Лабиринт Два: Остается одно: Произвол (Ерофеев) - страница 117

Дневниковая форма произведения указывает на то, что автору не оставалось ничего или почти ничего добавить от себя к свидетельствам героя. Но при этом мы никогда не найдем и намека на сознательно созданные автором противоречия дневника (честолюбие, прорастающее через «тошноту», как бамбук сквозь асфальт, так и осталось в «подсознании» романа), которые могли бы взорвать его изнутри. Любой жест Рокантена соотнесен с «тошнотой» — такова норма. В результате мир оказывается в тисках экзистенциалистского догматизма.

Но это, разумеется, не исключает значимости романа «Тошнота». Обладая известным шоковым действием, роман предлагает читателю критически отнестись к тем школьным урокам аксиологии, которые он, возможно, затвердил чисто механически. Во всяком случае, некоторые из «ценностей», которые были повешены Сартром на бедного Самоучку, как на вешалку, — действительно ветошь. Мы имеем в виду прежде всего отвлеченный гуманизм Самоучки, нимало не пригодный в противоречивой действительности нашего века. При этом, казня Самоучку за его гуманистический идеализм, Сартр не без озорства приписывает своему герою порочную любовь к мальчикам, из-за чего в библиотеке Бувиля вышел шумный скандал. Понятно желание писателя эффектно противопоставить слишком абстрактному человеколюбию слишком конкретную любовь педераста, пожелание это в «Тошноте» осуществлено с грубой прямолинейностью.

Как бы затаив обиду на своего создателя за приписанный ему порок, Самоучка впоследствии отыгрался, и его реванш любопытен.

Любовь Самоучки к людям проснулась в немецком плену, куда он попал в конце 1917 года.

«Мсье, — сказал Самоучка Рокантену во время памятного обеда в ресторане, — я не верю в Бога; его существование опровергнуто Наукой. Но в концентрационном лагере я научился верить в людей».
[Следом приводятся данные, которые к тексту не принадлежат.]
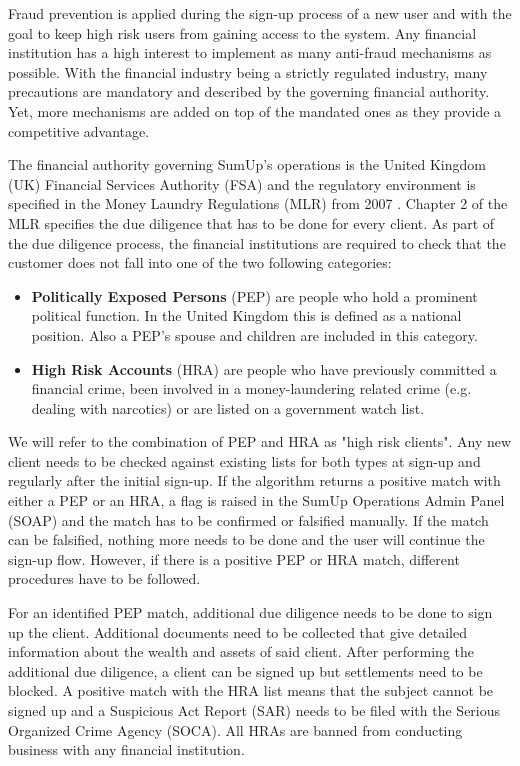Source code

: \documentclass[a4paper, oneside]{csthesis}
\begin{document}
Fraud prevention is applied during the sign-up process of a new user and with the goal to keep high risk users from gaining access to the system.
Any financial institution has a high interest to implement as many anti-fraud mechanisms as possible. With the financial industry being a strictly regulated industry, many precautions are mandatory and described by the governing financial authority. Yet, more mechanisms are added on top of the mandated ones as they provide a competitive advantage.

The financial authority governing SumUp's operations is the United Kingdom (UK) Financial Services Authority (FSA) and the regulatory environment is specified in the Money Laundry Regulations (MLR) from 2007 \cite{website:aml-regulations-2007}. Chapter 2 of the MLR specifies the due diligence that has to be done for every client. As part of the due diligence process, the financial institutions are required to check that the customer does not fall into one of the two following categories:

\begin{itemize}
\item \textbf{Politically Exposed Persons} (PEP) are people who hold a prominent political function. In the United Kingdom this is defined as a national position. Also a PEP's spouse and children are included in this category.

\item \textbf{High Risk Accounts} (HRA) are people who have previously committed a financial crime, been involved in a money-laundering related crime (e.g. dealing with narcotics) or are listed on a government watch list.

\end{itemize}

We will refer to the combination of PEP and HRA as "high risk clients". Any new client needs to be checked against existing lists for both types at sign-up and regularly after the initial sign-up.
If the algorithm returns a positive match with either a PEP or an HRA, a flag is raised in the SumUp Operations Admin Panel (SOAP) and the match has to be confirmed or falsified manually. If the match can be falsified, nothing more needs to be done and the user will continue the sign-up flow. However, if there is a positive PEP or HRA match, different procedures have to be followed.

For an identified PEP match, additional due diligence needs to be done to sign up the client. Additional documents need to be collected that give detailed information about the wealth and assets of said client. After performing the additional due diligence, a client can be signed up but settlements need to be blocked.
A positive match with the HRA list means that the subject cannot be signed up and a Suspicious Act Report (SAR) needs to be filed with the Serious Organized Crime Agency (SOCA). All HRAs are banned from conducting business with any financial institution.
\end{document}
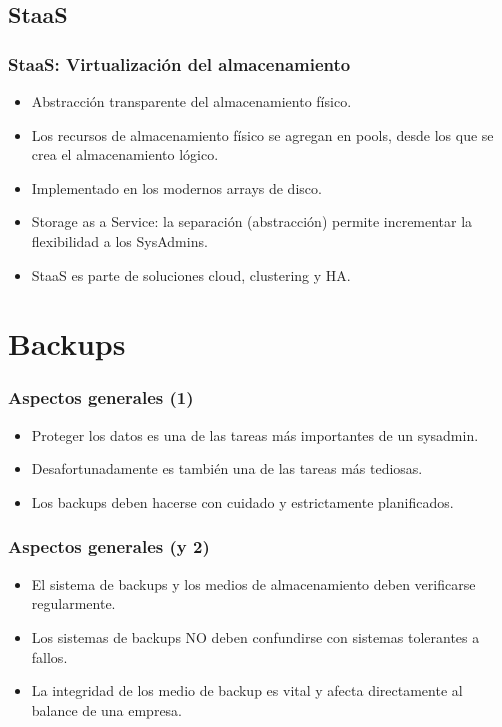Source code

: \documentclass{beamer}
\begin{document}
\subsection{StaaS}
\begin{frame}
  \frametitle{StaaS: Virtualización del almacenamiento}
  \begin{itemize}
    \item Abstracción transparente del almacenamiento físico.
    \item Los recursos de almacenamiento físico se agregan en \alert{pools}, desde los que se crea el almacenamiento lógico.
    \item Implementado en los modernos arrays de disco.
    \item \alert{Storage as a Service}: la separación (abstracción) permite incrementar la flexibilidad a los SysAdmins. 
    \item StaaS es parte de soluciones \alert{cloud}, \alert{clustering} y \alert{HA}.
  \end{itemize}
\end{frame}



\section{Backups}


\begin{frame}
  \frametitle{Aspectos generales (1)}
  \begin{itemize}
    \item Proteger los datos es una de las tareas más importantes de un sysadmin.
    \item Desafortunadamente es también una de las tareas más tediosas.

    \item Los backups deben hacerse con cuidado y estrictamente planificados.
  \end{itemize}
\end{frame}

\begin{frame}
  \frametitle{Aspectos generales (y 2)}
  \begin{itemize}
    \item El sistema de backups y los medios de almacenamiento deben verificarse regularmente.
    \item Los sistemas de backups NO deben confundirse con sistemas tolerantes a fallos.
    \item La integridad de los medio de backup es vital y afecta directamente al balance de una empresa. 
  \end{itemize}
\end{frame}
\end{document}
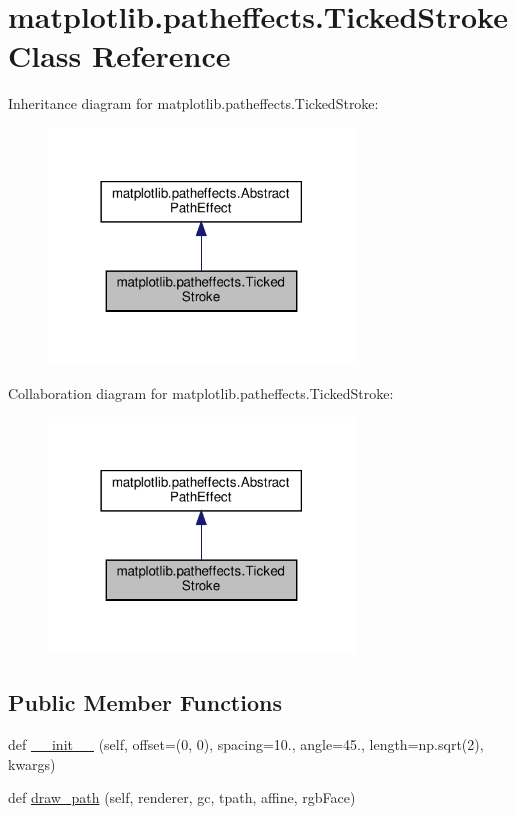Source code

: \hypertarget{classmatplotlib_1_1patheffects_1_1TickedStroke}{}\section{matplotlib.\+patheffects.\+Ticked\+Stroke Class Reference}
\label{classmatplotlib_1_1patheffects_1_1TickedStroke}


Inheritance diagram for matplotlib.\+patheffects.\+Ticked\+Stroke\+:
\nopagebreak
\begin{figure}[H]
\begin{center}
\leavevmode
\includegraphics[width=230pt]{classmatplotlib_1_1patheffects_1_1TickedStroke__inherit__graph}
\end{center}
\end{figure}


Collaboration diagram for matplotlib.\+patheffects.\+Ticked\+Stroke\+:
\nopagebreak
\begin{figure}[H]
\begin{center}
\leavevmode
\includegraphics[width=230pt]{classmatplotlib_1_1patheffects_1_1TickedStroke__coll__graph}
\end{center}
\end{figure}
\subsection*{Public Member Functions}
\begin{DoxyCompactItemize}
\item 
def \hyperlink{classmatplotlib_1_1patheffects_1_1TickedStroke_aa306391297e13180c8df34f4b4c97fad}{\+\_\+\+\_\+init\+\_\+\+\_\+} (self, offset=(0, 0), spacing=10., angle=45., length=np.\+sqrt(2), kwargs)
\item 
def \hyperlink{classmatplotlib_1_1patheffects_1_1TickedStroke_ad2aedb41ade5de1d45ab82b6e2e445f2}{draw\+\_\+path} (self, renderer, gc, tpath, affine, rgb\+Face)
\end{DoxyCompactItemize}


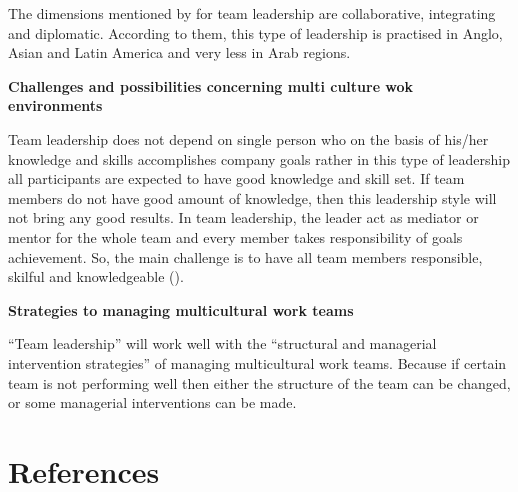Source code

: \documentclass{article}
\begin{document}
The dimensions mentioned by \cite{steers2013management} for team leadership are collaborative, integrating and diplomatic. According to them, this type of leadership is practised in Anglo, Asian and Latin America and very less in Arab regions. 

\textbf{Challenges and possibilities concerning multi culture wok environments}

Team leadership does not depend on single person who on the basis of his/her knowledge and skills accomplishes company goals rather in this type of leadership all participants are expected to have good knowledge and skill set. If team members do not have good amount of knowledge, then this leadership style will not bring any good results. In team leadership, the leader act as mediator or mentor for the whole team and every member takes responsibility of goals achievement. So, the main challenge is to have all team members responsible, skilful and knowledgeable (\cite{Cutajar2020}). 

\textbf{Strategies to managing multicultural work teams}

“Team leadership” will work well with the “structural and managerial intervention strategies” of managing multicultural work teams. Because if certain team is not performing well then either the structure of the team can be changed, or some managerial interventions can be made. 


\section{References}


% 
% 

\printbibliography
\end{document}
Когда шел дождь, пленников запирали в большом сарае, и они стояли там, тесно прижавшись друг к другу.

«В один из первых дней, когда нас заперли в сарае, давка была такая, что я подумал: задохнусь, но внезапно могучая радость поднялась во мне и я почти что потерял сознание от чувства братской любви к этим людям, которых мне хотелось расцеловать…»

Ироническая улыбка Сартра, скрытая в этих словах, перерастает в откровенную издевку:

«Этот сарай приобрел в моих глазах священный характер. Иногда мне удавалось обмануть бдительность наших стражников, и я проскальзывал туда один, и там, в полутьме, вспоминая о радостях, которые здесь познал, я впадал в своего рода экстаз. Шли часы, но я терял представление о времени. Мне случалось рыдать» (курсив мой. — В.Е.).